GIVEN INSTRUCTION → Copy every row below word for word, keeping them in the same order.

--------------------

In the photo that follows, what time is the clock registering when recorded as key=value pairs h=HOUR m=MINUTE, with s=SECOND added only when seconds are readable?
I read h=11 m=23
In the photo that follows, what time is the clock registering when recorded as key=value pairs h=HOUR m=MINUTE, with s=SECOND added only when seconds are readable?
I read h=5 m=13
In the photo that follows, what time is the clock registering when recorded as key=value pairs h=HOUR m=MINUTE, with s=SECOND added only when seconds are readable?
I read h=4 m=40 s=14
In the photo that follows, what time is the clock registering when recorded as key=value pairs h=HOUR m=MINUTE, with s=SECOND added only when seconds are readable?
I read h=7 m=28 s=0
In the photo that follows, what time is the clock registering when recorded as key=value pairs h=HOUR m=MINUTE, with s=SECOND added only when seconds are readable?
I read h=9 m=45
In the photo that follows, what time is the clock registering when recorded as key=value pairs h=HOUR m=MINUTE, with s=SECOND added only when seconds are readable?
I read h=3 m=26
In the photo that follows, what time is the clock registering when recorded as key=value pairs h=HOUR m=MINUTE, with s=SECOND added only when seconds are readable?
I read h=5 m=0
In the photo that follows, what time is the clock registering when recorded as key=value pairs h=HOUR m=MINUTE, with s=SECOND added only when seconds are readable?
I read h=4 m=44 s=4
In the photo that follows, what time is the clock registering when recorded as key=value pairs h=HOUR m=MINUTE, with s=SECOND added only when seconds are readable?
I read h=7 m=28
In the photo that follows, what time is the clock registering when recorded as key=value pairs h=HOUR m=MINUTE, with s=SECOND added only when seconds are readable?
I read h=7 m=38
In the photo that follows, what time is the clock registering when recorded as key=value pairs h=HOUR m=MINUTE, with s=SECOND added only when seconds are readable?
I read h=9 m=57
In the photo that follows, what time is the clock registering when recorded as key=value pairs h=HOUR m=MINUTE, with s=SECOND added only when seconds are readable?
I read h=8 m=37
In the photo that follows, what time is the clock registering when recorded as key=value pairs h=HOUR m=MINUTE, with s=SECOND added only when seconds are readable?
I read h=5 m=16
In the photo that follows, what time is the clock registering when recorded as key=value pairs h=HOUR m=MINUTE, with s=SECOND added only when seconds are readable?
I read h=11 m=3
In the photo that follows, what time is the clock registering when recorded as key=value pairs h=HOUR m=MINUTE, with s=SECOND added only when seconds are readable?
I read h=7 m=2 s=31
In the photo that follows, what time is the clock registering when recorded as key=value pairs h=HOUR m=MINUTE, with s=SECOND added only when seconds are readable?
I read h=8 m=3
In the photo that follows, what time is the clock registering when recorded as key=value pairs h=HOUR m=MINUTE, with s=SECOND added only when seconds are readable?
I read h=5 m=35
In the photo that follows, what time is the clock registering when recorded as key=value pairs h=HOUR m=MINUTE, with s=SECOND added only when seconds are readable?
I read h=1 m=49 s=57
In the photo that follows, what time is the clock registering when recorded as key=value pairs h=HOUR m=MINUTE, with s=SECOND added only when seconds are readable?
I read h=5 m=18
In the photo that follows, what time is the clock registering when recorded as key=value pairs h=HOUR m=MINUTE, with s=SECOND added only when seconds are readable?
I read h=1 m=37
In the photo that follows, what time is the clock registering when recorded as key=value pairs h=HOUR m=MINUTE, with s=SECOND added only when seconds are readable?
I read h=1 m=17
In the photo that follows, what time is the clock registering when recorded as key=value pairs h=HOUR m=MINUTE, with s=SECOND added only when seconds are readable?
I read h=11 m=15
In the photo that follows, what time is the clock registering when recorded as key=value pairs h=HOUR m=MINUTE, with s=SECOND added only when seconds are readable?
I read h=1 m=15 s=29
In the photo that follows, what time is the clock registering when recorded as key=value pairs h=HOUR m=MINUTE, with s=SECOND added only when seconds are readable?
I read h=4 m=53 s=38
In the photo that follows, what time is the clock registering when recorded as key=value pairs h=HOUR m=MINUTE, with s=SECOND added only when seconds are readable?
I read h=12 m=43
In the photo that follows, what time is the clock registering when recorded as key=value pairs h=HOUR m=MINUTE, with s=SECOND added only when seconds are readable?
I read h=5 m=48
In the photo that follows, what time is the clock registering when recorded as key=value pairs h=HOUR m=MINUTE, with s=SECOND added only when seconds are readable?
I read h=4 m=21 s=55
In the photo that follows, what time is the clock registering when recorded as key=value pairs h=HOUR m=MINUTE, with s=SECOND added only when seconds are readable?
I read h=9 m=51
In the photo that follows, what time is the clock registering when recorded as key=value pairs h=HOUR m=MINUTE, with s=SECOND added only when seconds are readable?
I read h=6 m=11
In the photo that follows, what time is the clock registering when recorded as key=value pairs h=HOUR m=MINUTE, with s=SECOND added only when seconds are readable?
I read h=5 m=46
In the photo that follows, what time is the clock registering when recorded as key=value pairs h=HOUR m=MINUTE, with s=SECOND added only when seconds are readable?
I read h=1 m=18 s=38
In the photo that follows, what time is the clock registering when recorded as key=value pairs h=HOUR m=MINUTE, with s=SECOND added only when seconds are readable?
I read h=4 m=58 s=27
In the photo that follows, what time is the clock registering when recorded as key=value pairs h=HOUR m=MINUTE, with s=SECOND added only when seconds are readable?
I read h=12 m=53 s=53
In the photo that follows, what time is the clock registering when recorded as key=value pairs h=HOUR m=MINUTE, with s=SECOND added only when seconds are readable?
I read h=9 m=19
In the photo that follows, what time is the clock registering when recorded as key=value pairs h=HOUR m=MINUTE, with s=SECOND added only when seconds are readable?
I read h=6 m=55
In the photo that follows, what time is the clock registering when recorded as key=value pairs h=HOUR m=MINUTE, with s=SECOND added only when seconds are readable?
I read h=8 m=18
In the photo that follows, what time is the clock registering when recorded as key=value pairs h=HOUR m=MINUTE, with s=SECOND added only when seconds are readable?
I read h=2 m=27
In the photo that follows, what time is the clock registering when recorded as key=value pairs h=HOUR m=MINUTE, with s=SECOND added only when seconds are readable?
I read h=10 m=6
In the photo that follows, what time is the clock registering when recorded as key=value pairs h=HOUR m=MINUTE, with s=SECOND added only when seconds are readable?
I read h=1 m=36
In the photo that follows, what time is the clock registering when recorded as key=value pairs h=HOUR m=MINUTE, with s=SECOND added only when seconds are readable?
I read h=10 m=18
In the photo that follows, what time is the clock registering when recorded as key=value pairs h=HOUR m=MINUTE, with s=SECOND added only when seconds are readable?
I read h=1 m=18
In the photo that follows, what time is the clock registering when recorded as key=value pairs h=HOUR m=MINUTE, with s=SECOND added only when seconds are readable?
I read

--------------------

THE COMPLETED TASK →
In the photo that follows, what time is the clock registering when recorded as key=value pairs h=HOUR m=MINUTE, with s=SECOND added only when seconds are readable?
I read h=11 m=23
In the photo that follows, what time is the clock registering when recorded as key=value pairs h=HOUR m=MINUTE, with s=SECOND added only when seconds are readable?
I read h=5 m=13
In the photo that follows, what time is the clock registering when recorded as key=value pairs h=HOUR m=MINUTE, with s=SECOND added only when seconds are readable?
I read h=4 m=40 s=14
In the photo that follows, what time is the clock registering when recorded as key=value pairs h=HOUR m=MINUTE, with s=SECOND added only when seconds are readable?
I read h=7 m=28 s=0
In the photo that follows, what time is the clock registering when recorded as key=value pairs h=HOUR m=MINUTE, with s=SECOND added only when seconds are readable?
I read h=9 m=45
In the photo that follows, what time is the clock registering when recorded as key=value pairs h=HOUR m=MINUTE, with s=SECOND added only when seconds are readable?
I read h=3 m=26
In the photo that follows, what time is the clock registering when recorded as key=value pairs h=HOUR m=MINUTE, with s=SECOND added only when seconds are readable?
I read h=5 m=0
In the photo that follows, what time is the clock registering when recorded as key=value pairs h=HOUR m=MINUTE, with s=SECOND added only when seconds are readable?
I read h=4 m=44 s=4
In the photo that follows, what time is the clock registering when recorded as key=value pairs h=HOUR m=MINUTE, with s=SECOND added only when seconds are readable?
I read h=7 m=28
In the photo that follows, what time is the clock registering when recorded as key=value pairs h=HOUR m=MINUTE, with s=SECOND added only when seconds are readable?
I read h=7 m=38
In the photo that follows, what time is the clock registering when recorded as key=value pairs h=HOUR m=MINUTE, with s=SECOND added only when seconds are readable?
I read h=9 m=57
In the photo that follows, what time is the clock registering when recorded as key=value pairs h=HOUR m=MINUTE, with s=SECOND added only when seconds are readable?
I read h=8 m=37
In the photo that follows, what time is the clock registering when recorded as key=value pairs h=HOUR m=MINUTE, with s=SECOND added only when seconds are readable?
I read h=5 m=16
In the photo that follows, what time is the clock registering when recorded as key=value pairs h=HOUR m=MINUTE, with s=SECOND added only when seconds are readable?
I read h=11 m=3
In the photo that follows, what time is the clock registering when recorded as key=value pairs h=HOUR m=MINUTE, with s=SECOND added only when seconds are readable?
I read h=7 m=2 s=31
In the photo that follows, what time is the clock registering when recorded as key=value pairs h=HOUR m=MINUTE, with s=SECOND added only when seconds are readable?
I read h=8 m=3
In the photo that follows, what time is the clock registering when recorded as key=value pairs h=HOUR m=MINUTE, with s=SECOND added only when seconds are readable?
I read h=5 m=35
In the photo that follows, what time is the clock registering when recorded as key=value pairs h=HOUR m=MINUTE, with s=SECOND added only when seconds are readable?
I read h=1 m=49 s=57
In the photo that follows, what time is the clock registering when recorded as key=value pairs h=HOUR m=MINUTE, with s=SECOND added only when seconds are readable?
I read h=5 m=18
In the photo that follows, what time is the clock registering when recorded as key=value pairs h=HOUR m=MINUTE, with s=SECOND added only when seconds are readable?
I read h=1 m=37
In the photo that follows, what time is the clock registering when recorded as key=value pairs h=HOUR m=MINUTE, with s=SECOND added only when seconds are readable?
I read h=1 m=17
In the photo that follows, what time is the clock registering when recorded as key=value pairs h=HOUR m=MINUTE, with s=SECOND added only when seconds are readable?
I read h=11 m=15
In the photo that follows, what time is the clock registering when recorded as key=value pairs h=HOUR m=MINUTE, with s=SECOND added only when seconds are readable?
I read h=1 m=15 s=29
In the photo that follows, what time is the clock registering when recorded as key=value pairs h=HOUR m=MINUTE, with s=SECOND added only when seconds are readable?
I read h=4 m=53 s=38
In the photo that follows, what time is the clock registering when recorded as key=value pairs h=HOUR m=MINUTE, with s=SECOND added only when seconds are readable?
I read h=12 m=43
In the photo that follows, what time is the clock registering when recorded as key=value pairs h=HOUR m=MINUTE, with s=SECOND added only when seconds are readable?
I read h=5 m=48
In the photo that follows, what time is the clock registering when recorded as key=value pairs h=HOUR m=MINUTE, with s=SECOND added only when seconds are readable?
I read h=4 m=21 s=55
In the photo that follows, what time is the clock registering when recorded as key=value pairs h=HOUR m=MINUTE, with s=SECOND added only when seconds are readable?
I read h=9 m=51
In the photo that follows, what time is the clock registering when recorded as key=value pairs h=HOUR m=MINUTE, with s=SECOND added only when seconds are readable?
I read h=6 m=11
In the photo that follows, what time is the clock registering when recorded as key=value pairs h=HOUR m=MINUTE, with s=SECOND added only when seconds are readable?
I read h=5 m=46
In the photo that follows, what time is the clock registering when recorded as key=value pairs h=HOUR m=MINUTE, with s=SECOND added only when seconds are readable?
I read h=1 m=18 s=38
In the photo that follows, what time is the clock registering when recorded as key=value pairs h=HOUR m=MINUTE, with s=SECOND added only when seconds are readable?
I read h=4 m=58 s=27
In the photo that follows, what time is the clock registering when recorded as key=value pairs h=HOUR m=MINUTE, with s=SECOND added only when seconds are readable?
I read h=12 m=53 s=53
In the photo that follows, what time is the clock registering when recorded as key=value pairs h=HOUR m=MINUTE, with s=SECOND added only when seconds are readable?
I read h=9 m=19
In the photo that follows, what time is the clock registering when recorded as key=value pairs h=HOUR m=MINUTE, with s=SECOND added only when seconds are readable?
I read h=6 m=55
In the photo that follows, what time is the clock registering when recorded as key=value pairs h=HOUR m=MINUTE, with s=SECOND added only when seconds are readable?
I read h=8 m=18
In the photo that follows, what time is the clock registering when recorded as key=value pairs h=HOUR m=MINUTE, with s=SECOND added only when seconds are readable?
I read h=2 m=27
In the photo that follows, what time is the clock registering when recorded as key=value pairs h=HOUR m=MINUTE, with s=SECOND added only when seconds are readable?
I read h=10 m=6
In the photo that follows, what time is the clock registering when recorded as key=value pairs h=HOUR m=MINUTE, with s=SECOND added only when seconds are readable?
I read h=1 m=36
In the photo that follows, what time is the clock registering when recorded as key=value pairs h=HOUR m=MINUTE, with s=SECOND added only when seconds are readable?
I read h=10 m=18
In the photo that follows, what time is the clock registering when recorded as key=value pairs h=HOUR m=MINUTE, with s=SECOND added only when seconds are readable?
I read h=1 m=18
In the photo that follows, what time is the clock registering when recorded as key=value pairs h=HOUR m=MINUTE, with s=SECOND added only when seconds are readable?
I read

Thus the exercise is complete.